Darsana, in Sanscrito, significa “punto di vista”. In senso stretto riguarda le interpretazioni dei Veda, i sacri libri indiani. Le diverse “vedute” hanno originato vari “sistemi di pensiero”: Samkhya, Yoga, Vaisesika, Nyaya, Purva-mimamsa, Vedanta, solo per citare le Scuole orientali ortodosse (per semplificazione tipografica, scrivo le parole sanscrite con il nostro alfabeto, evitando i caratteri fonetici). Definirle filosofie, o religioni, si avvicina più al nostro pensiero occidentale, ma non le rispetterebbe. I “punti di vista” non si contraddicono, anche se così potrebbe sembrare al profano, ma si completano a vicenda: formano le “verità”.

Nessuna riveste un valore assoluto, unico e intransigente, eppure ognuna è una verità, anche se questo concetto è difficile da comprendere: forse possiamo accettare meglio l’idea che ognuna rappresenti una prospettiva, una visione differente di una medesima realtà.

In senso lato, i darsana sono le caleidoscopiche “verità” di ognuno di noi, gli innumerevoli “punti di vista”. Anche in questo caso, nessuno possiede la verità assoluta, ma ciascuno contribuisce alla conoscenza, all’acquisizione di maggiore consapevolezza. E’ come se ognuno avesse una tessera di un immenso puzzle: tutte diverse, ma tutte facenti parte di un unico disegno.

Non vorrei fare un paragone inappropriato, ma anche gli articoli della nostra rivista andrebbero assimilati come punti di vista. E per rimarcare tale scopo, ho adottato anche l’abitudine, quando me ne capita l’occasione, di pubblicare due (o più) articoli di autori diversi, nello stesso numero del periodico, sul medesimo argomento, magari con esposizioni diverse tra loro.
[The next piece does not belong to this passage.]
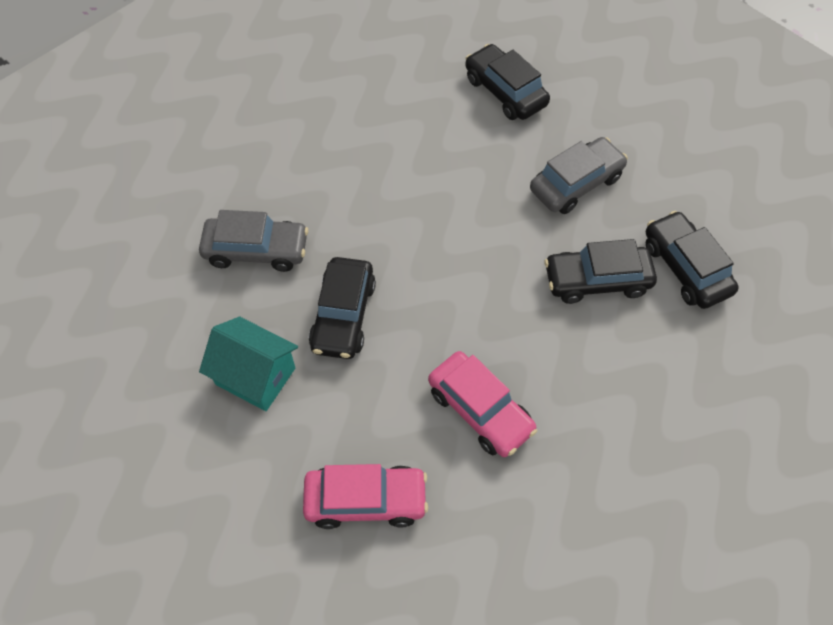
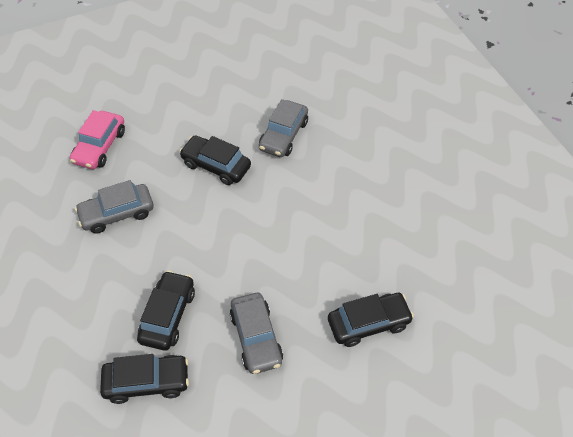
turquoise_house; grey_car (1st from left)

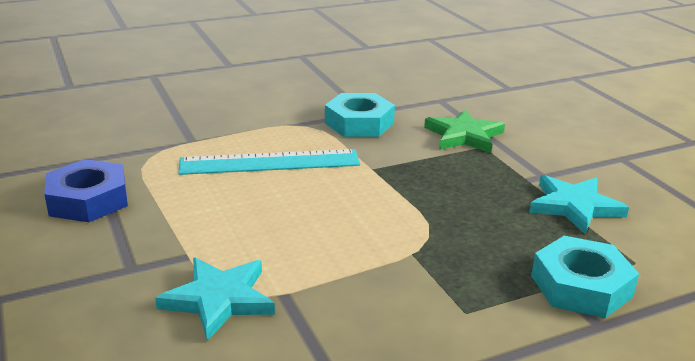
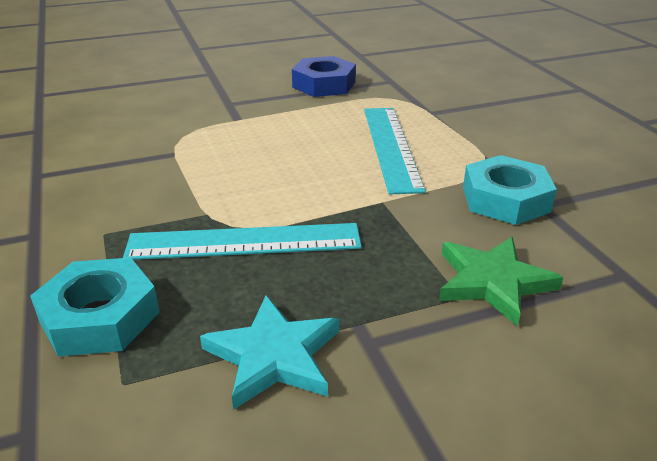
turquoise_star (1st from left in the first image); turquoise_ruler (1st from left)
Ovviamente, come per i darsana, non esiste l’intransigenza di una opinione che esclude l’altra. E anche il lettore potrà condividere o dissentire, perché anch’egli avrà il suo punto di vista.

Inoltre non penso di peccare di presunzione affermando che Lettere e Scritti si discosta molto dalla consueta editoria, affrontando temi difficilmente proposti da altre fonti, perlomeno della carta stampata. E per fare questo non ci tiriamo indietro neppure di fronte ad argomenti che definirli insoliti appare riduttivo.

Certamente, ogni nostro Autore è personalmente responsabile delle proprie affermazioni. Ma nessuno di essi, ne sono certo e voglio rimarcarlo, vuole proporsi come detentore della verità: piuttosto ritengo che voglia porsi come un “suggeritore” di vari aspetti che travalicano la banalità del nostro quotidiano.